Kosakovsky Pond Sergei L, Mannino Frank V, Gravenor Michael B, Muse Spencer V, Frost Simon D W
Department of Pathology, University of California, San Diego, USA.
Mol Biol Evol. 2007 Jan;24(1):159-70. doi: 10.1093/molbev/msl144. Epub 2006 Oct 12.
The choice of a probabilistic model to describe sequence evolution can and should be justified. Underfitting the data through the use of overly simplistic models may miss out on interesting phenomena and lead to incorrect inferences. Overfitting the data with models that are too complex may ascribe biological meaning to statistical artifacts and result in falsely significant findings. We describe a likelihood-based approach for evolutionary model selection. The procedure employs a genetic algorithm (GA) to quickly explore a combinatorially large set of all possible time-reversible Markov models with a fixed number of substitution rates. When applied to stem RNA data subject to well-understood evolutionary forces, the models found by the GA 1) capture the expected overall rate patterns a priori; 2) fit the data better than the best available models based on a priori assumptions, suggesting subtle substitution patterns not previously recognized; 3) cannot be rejected in favor of the general reversible model, implying that the evolution of stem RNA sequences can be explained well with only a few substitution rate parameters; and 4) perform well on simulated data, both in terms of goodness of fit and the ability to estimate evolutionary rates.
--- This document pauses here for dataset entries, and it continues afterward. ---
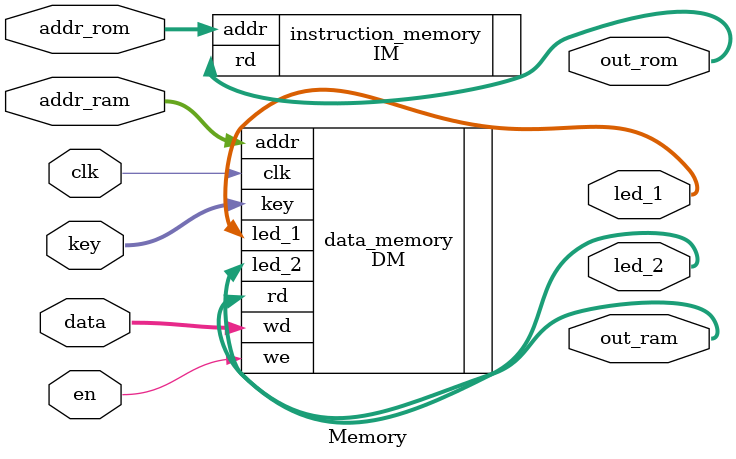
<source format=v>
`include "./memories/DM.v"
`include "./memories/IM.v"

module Memory (
    input wire clk,
    input wire en,
    input wire [15:0] addr_ram,
    input wire [31:0] data,
    input wire [15:0] addr_rom,
    input wire [31:0] key,

    output wire [31:0] out_rom,
    output wire [31:0] out_ram,
    output wire [31:0] led_1,
    output wire [31:0] led_2
);

    DM data_memory (
        .clk(clk), 
        .we(en),
        .addr(addr_ram),
        .wd(data),
        .rd(out_ram),

        .key(key),
        .led_1(led_1),
        .led_2(led_2)
    );

    IM instruction_memory (
        .addr(addr_rom),
        .rd(out_rom)
    );
    
endmodule
</source>
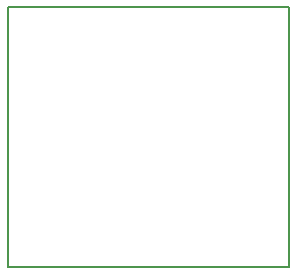
<source format=gbr>
G04 #@! TF.FileFunction,Profile,NP*
%FSLAX46Y46*%
G04 Gerber Fmt 4.6, Leading zero omitted, Abs format (unit mm)*
G04 Created by KiCad (PCBNEW 4.0.6) date Tue May 26 19:12:12 2020*
%MOMM*%
%LPD*%
G01*
G04 APERTURE LIST*
%ADD10C,0.100000*%
%ADD11C,0.150000*%
G04 APERTURE END LIST*
D10*
D11*
X39430000Y-46430000D02*
X39440000Y-46430000D01*
X39430000Y-24470000D02*
X39430000Y-46430000D01*
X63210000Y-24470000D02*
X39430000Y-24470000D01*
X63210000Y-46430000D02*
X63210000Y-24470000D01*
X39440000Y-46430000D02*
X63210000Y-46430000D01*
M02*

</source>
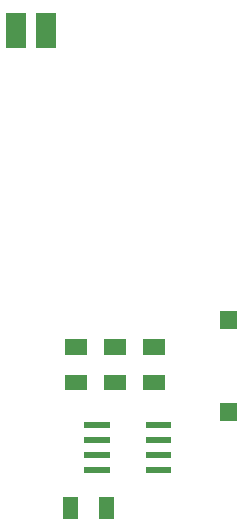
<source format=gbp>
G04 start of page 2 for group 13 layer_idx 12 *
G04 Title: (unknown), bottom_paste *
G04 Creator: pcb-rnd 3.1.4-dev *
G04 CreationDate: 2024-02-06 06:50:58 UTC *
G04 For: STEM4ukraine *
G04 Format: Gerber/RS-274X *
G04 PCB-Dimensions: 393701 393701 *
G04 PCB-Coordinate-Origin: lower left *
%MOIN*%
%FSLAX25Y25*%
%LNBOTTOM_PASTE_NONE_13*%
%ADD82C,0.0001*%
G54D82*G36*
X337205Y159645D02*Y154527D01*
X344685D01*
Y159645D01*
X337205D01*
G37*
G36*
X350197Y159645D02*Y154527D01*
X357677D01*
Y159645D01*
X350197D01*
G37*
G36*
X375984Y163189D02*Y169094D01*
X381496D01*
Y163189D01*
X375984D01*
G37*
G36*
X330677Y131984D02*X339177D01*
Y129984D01*
X330677D01*
Y131984D01*
G37*
G36*
X337205Y147835D02*Y142717D01*
X344685D01*
Y147835D01*
X337205D01*
G37*
G36*
X350197Y147835D02*Y142717D01*
X357677D01*
Y147835D01*
X350197D01*
G37*
G36*
X375984Y132480D02*Y138386D01*
X381496D01*
Y132480D01*
X375984D01*
G37*
G36*
X330677Y126984D02*X339177D01*
Y124984D01*
X330677D01*
Y126984D01*
G37*
G36*
X359677Y124984D02*X351177D01*
Y126984D01*
X359677D01*
Y124984D01*
G37*
G36*
Y129984D02*X351177D01*
Y131984D01*
X359677D01*
Y129984D01*
G37*
G36*
X330677Y121984D02*X339177D01*
Y119984D01*
X330677D01*
Y121984D01*
G37*
G36*
X359677Y119984D02*X351177D01*
Y121984D01*
X359677D01*
Y119984D01*
G37*
G36*
X331693Y154527D02*Y159645D01*
X324213D01*
Y154527D01*
X331693D01*
G37*
G36*
Y142717D02*Y147835D01*
X324213D01*
Y142717D01*
X331693D01*
G37*
G36*
X330677Y116984D02*X339177D01*
Y114984D01*
X330677D01*
Y116984D01*
G37*
G36*
X359677Y114984D02*X351177D01*
Y116984D01*
X359677D01*
Y114984D01*
G37*
G36*
X335433Y99606D02*X340551D01*
Y107086D01*
X335433D01*
Y99606D01*
G37*
G36*
X323623D02*X328741D01*
Y107086D01*
X323623D01*
Y99606D01*
G37*
G36*
X311417Y256654D02*X304528D01*
Y268465D01*
X311417D01*
Y256654D01*
G37*
G36*
X321417D02*X314528D01*
Y268465D01*
X321417D01*
Y256654D01*
G37*
M02*

</source>
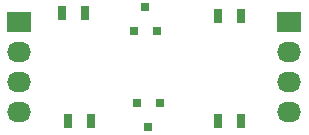
<source format=gts>
G04 #@! TF.FileFunction,Soldermask,Top*
%FSLAX46Y46*%
G04 Gerber Fmt 4.6, Leading zero omitted, Abs format (unit mm)*
G04 Created by KiCad (PCBNEW 0.201503020946+5465~21~ubuntu14.04.1-product) date Fri 20 Mar 2015 18:21:47 CET*
%MOMM*%
G01*
G04 APERTURE LIST*
%ADD10C,0.100000*%
%ADD11R,2.032000X1.727200*%
%ADD12O,2.032000X1.727200*%
%ADD13R,0.700000X1.300000*%
%ADD14R,0.800100X0.800100*%
G04 APERTURE END LIST*
D10*
D11*
X149860000Y-106680000D03*
D12*
X149860000Y-109220000D03*
X149860000Y-111760000D03*
X149860000Y-114300000D03*
D11*
X172720000Y-106680000D03*
D12*
X172720000Y-109220000D03*
X172720000Y-111760000D03*
X172720000Y-114300000D03*
D13*
X153482000Y-105918000D03*
X155382000Y-105918000D03*
X153990000Y-115062000D03*
X155890000Y-115062000D03*
X168590000Y-115062000D03*
X166690000Y-115062000D03*
X168590000Y-106172000D03*
X166690000Y-106172000D03*
D14*
X159578000Y-107426760D03*
X161478000Y-107426760D03*
X160528000Y-105427780D03*
X161732000Y-113553240D03*
X159832000Y-113553240D03*
X160782000Y-115552220D03*
M02*

</source>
We also investigate the utility of several distance measures for comparing and contrasting inferred evolutionary models. Using widely available small computer clusters, our approach allows, for the first time, to evaluate the performance of existing RNA evolutionary models by comparing them with a large pool of candidate models and to validate common modeling assumptions. In addition, the new method provides the foundation for rigorous selection and comparison of substitution models for other types of sequence data.
选择一个概率模型来描述序列进化是可以而且应该有充分理由的。使用过于简单的模型对数据拟合不足可能会错过有趣的现象并导致错误的推断。使用过于复杂的模型对数据过度拟合可能会将生物学意义归因于统计假象,并导致错误的显著结果。我们描述了一种基于似然性的进化模型选择方法。该程序采用遗传算法(GA)来快速探索具有固定替换率数量的所有可能的时间可逆马尔可夫模型的组合量大的集合。当应用于受到充分理解的进化力影响的茎RNA数据时,GA找到的模型:1)先验地捕捉预期的总体速率模式;2)比基于先验假设的最佳可用模型更好地拟合数据,表明存在以前未识别的微妙替换模式;3)不能被拒绝而支持一般可逆模型,这意味着仅用几个替换率参数就可以很好地解释茎RNA序列的进化;4)在模拟数据上表现良好,无论是在拟合优度还是估计进化速率的能力方面。我们还研究了几种距离度量在比较和对比推断的进化模型方面的效用。使用广泛可用的小型计算机集群,我们的方法首次允许通过将现有RNA进化模型与大量候选模型进行比较来评估其性能,并验证常见的建模假设。此外,新方法为严格选择和比较其他类型序列数据的替换模型提供了基础。